RIH: H1N1 differs from other viruses

PROVIDENCE – Two Rhode Island Hospital physicians have identified key ways in which the H1N1 (“swine flu”) virus differs from other viruses that cause respiratory illness, including a higher mortality rate, and they are recommending that patients who contract it get special treatment.
Dr. Phil Chan, an infectious diseases fellow at Rhode Island Hospital, presented the findings on Friday at the annual meeting of the Infectious Diseases Society of America, in Vancouver, British Columbia.
Chan studied the signs, symptoms and laboratory findings of 668 adult and pediatric patients who were treated at Rhode Island Hospital or The Miriam Hospital between October and December 2009 with a confirmed viral infection.
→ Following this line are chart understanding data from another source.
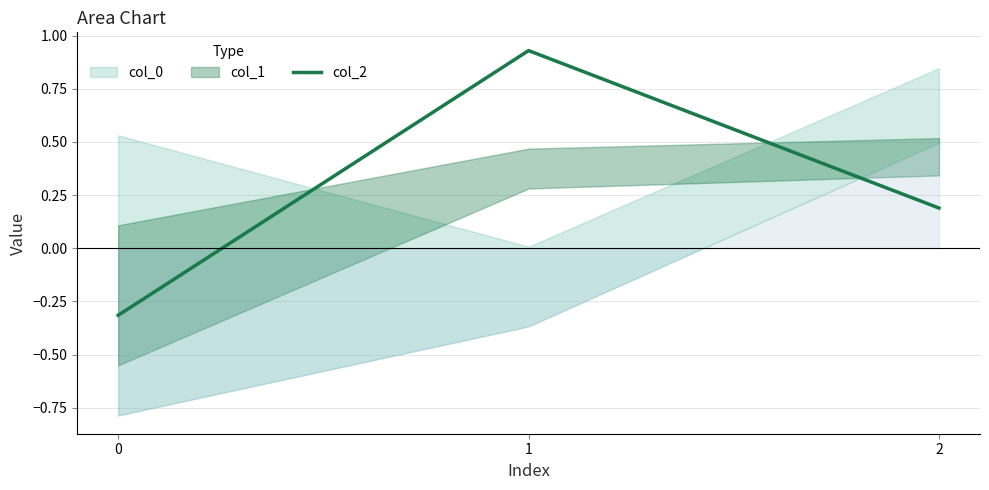

What is the sum of all values?

0.8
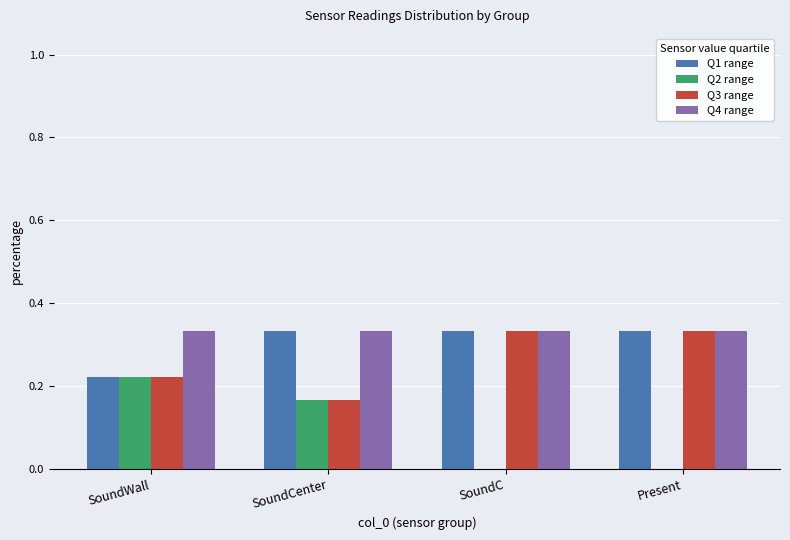

Between SoundWall and SoundC, which series saw the biggest shift?

Q2 range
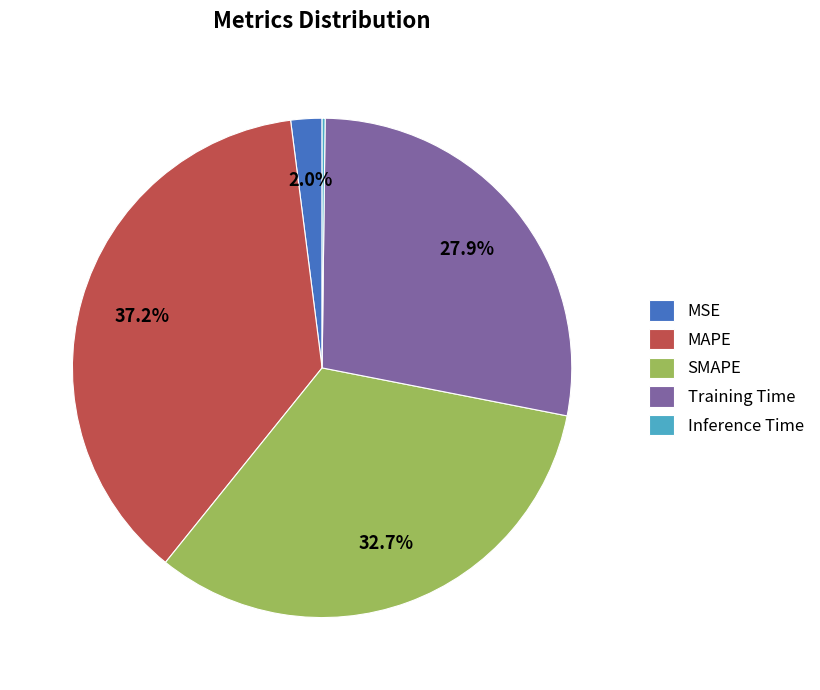

What percentage is the MAPE slice, to the nearest percent?

37%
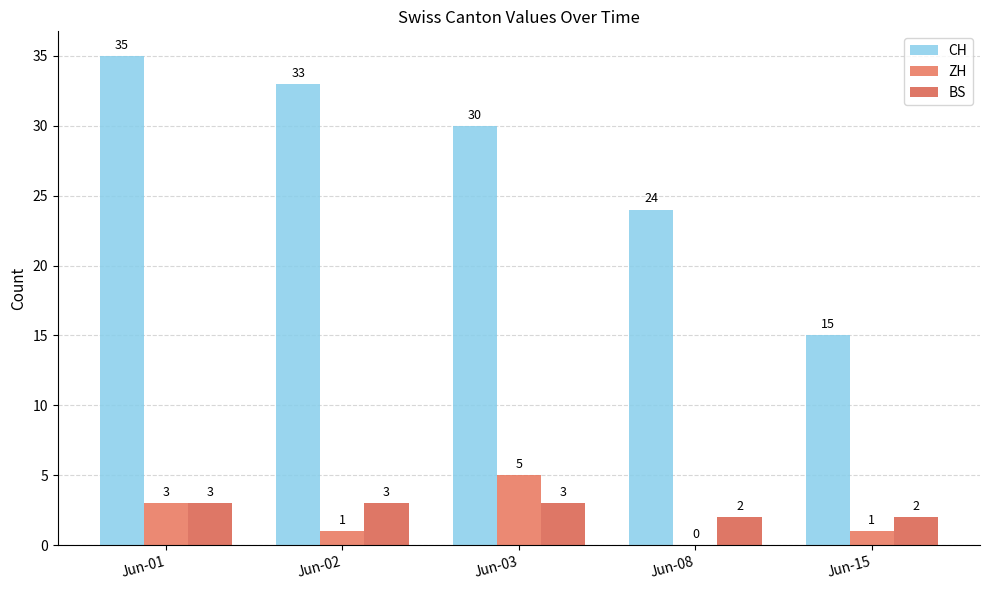

Is it true that ZH equals 0 at Jun-08?

True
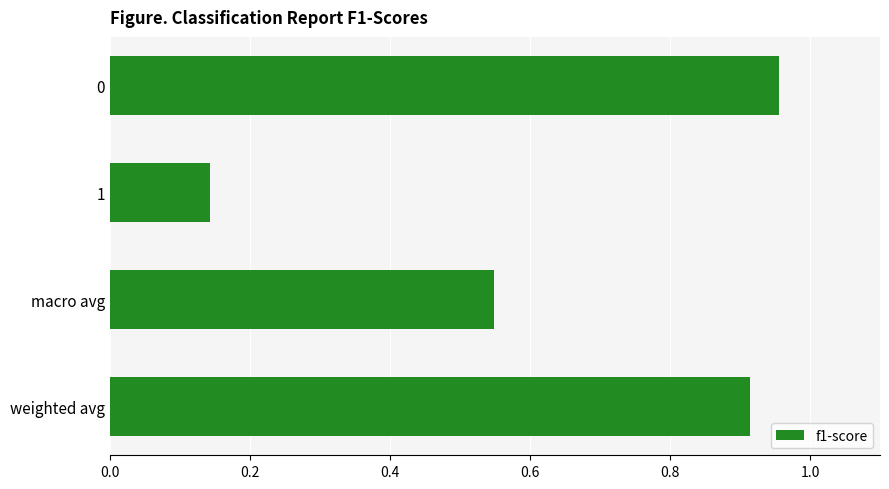

What is the difference between the second highest and minimum values?

0.8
The goal was to determine how infections with H1N1, also known as the 2009/2010 “Influenza A,” might be different in terms of symptoms and severity.
Chan found that H1N1 patients were more likely to have a fever, cough, sore throat, nausea or vomiting; they also had a lower mean white blood-cell count.
“Perhaps more striking is that patients with the novel Influenza A virus may have higher mortality rates compared to other respiratory viruses in the patients studied,” said Dr. Leonard Mermel, medical director of epidemiology and infection control at Rhode Island Hospital and professor of medicine at Brown University, who co-authored the study.
Based on the findings, and also on available data from other researchers, Mermel added, he and Chan are recommending that high-risk patients infected with H1N1 receive “expedient” antiviral therapy.